長野県松本市を訪れたことがある方なら、一度はその名を目にしたことがあるはずです。豪快な見た目と香ばしい匂いで食欲をそそる、松本のソウルフード「松本山賊焼」。この愛すべき郷土料理に、新たな勲章が加わりました。2019年5月27日、日本記念日協会は、毎年3月9日を「松本山賊焼の日」として正式に登録・認定したのです。
この認定の裏には、地元飲食店の熱い想いと、少しクスッとしてしまうような言葉遊びが隠されています。日付の由来は、山賊の「さん(3)」と「ぞく(9)」という語呂合わせ。なんともシンプルで覚えやすい理由ですが、松本市内の飲食店や旅館でつくる「松本山賊焼応援団」が10年以上前から提唱し、地道に普及活動を続けてきた悲願が、ついに結実した瞬間と言えるでしょう。
「焼く」のに「揚げる」?山賊焼の不思議な魅力
ここで改めて、「山賊焼」という料理について解説しておきましょう。名前には「焼」と付いていますが、実はこれ、鶏の一枚肉(モモやムネ)を丸ごと油で揚げた料理なのです。すり下ろしたショウガやニンニクを効かせた醤油ベースのタレにじっくりと漬け込み、片栗粉をまぶしてカラリと揚げる。外はサクサク、中はジューシーな、いわば「特大の鶏唐揚げ」のような存在です。

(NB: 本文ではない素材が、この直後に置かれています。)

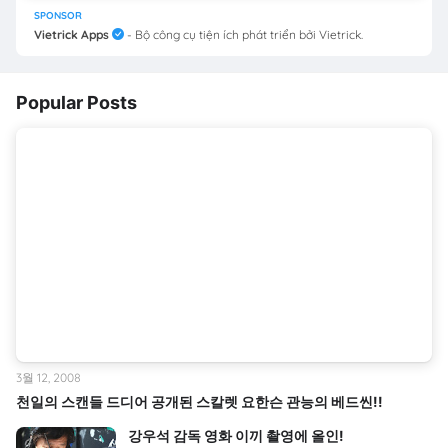
SPONSOR
Vietrick Apps
- Bộ công cụ tiện ích phát triển bởi Vietrick.
Popular Posts
3월 12, 2008
천일의 스캔들 드디어 공개된 스칼렛 요한슨 관능의 베드씬!!
강우석 감독 영화 이끼 촬영에 올인!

なぜ揚げ物なのに「焼き」なのかには諸説ありますが、「山賊は物をとりあげる(鶏揚げる)」というダジャレから来ているという説が有名です。今回の「3月9日」という日付といい、松本の人々は言葉遊びとユーモアを愛する粋な気質を持っているのかもしれません。
SNSでの反響とコラムニストの視点
この記念日登録のニュースに対し、SNS上では早くも胃袋を刺激された人々からの反応が相次いでいます。「名前を聞いただけでビールが飲みたくなる」「3月9日は唐揚げじゃなくて山賊焼を食べなきゃ」「記念日認定おめでとう!次の旅行は松本で決まり」といった、祝福と食欲が入り混じったコメントが多く見受けられました。
私自身、この動きを非常にポジティブに捉えています。地方の食文化は、その土地へ足を運ぶための強力な動機付けになるからです。「松本山賊焼応援団」の方々も、「一人でも多くの人に知ってもらい、本場の松本に食べに来るきっかけになれば」と語っています。単なるグルメブームで終わらせず、地域全体の観光資源として育てようという気概を感じます。
次の3月9日はまだ少し先ですが、記念日が制定されたことで、これから一年を通じて様々なキャンペーンやPRが行われることでしょう。ニンニク醤油の香ばしい匂いに誘われて、国宝・松本城の城下町を散策する。そんな美味しい休日の過ごし方が、令和の時代の新しいスタンダードになるかもしれません。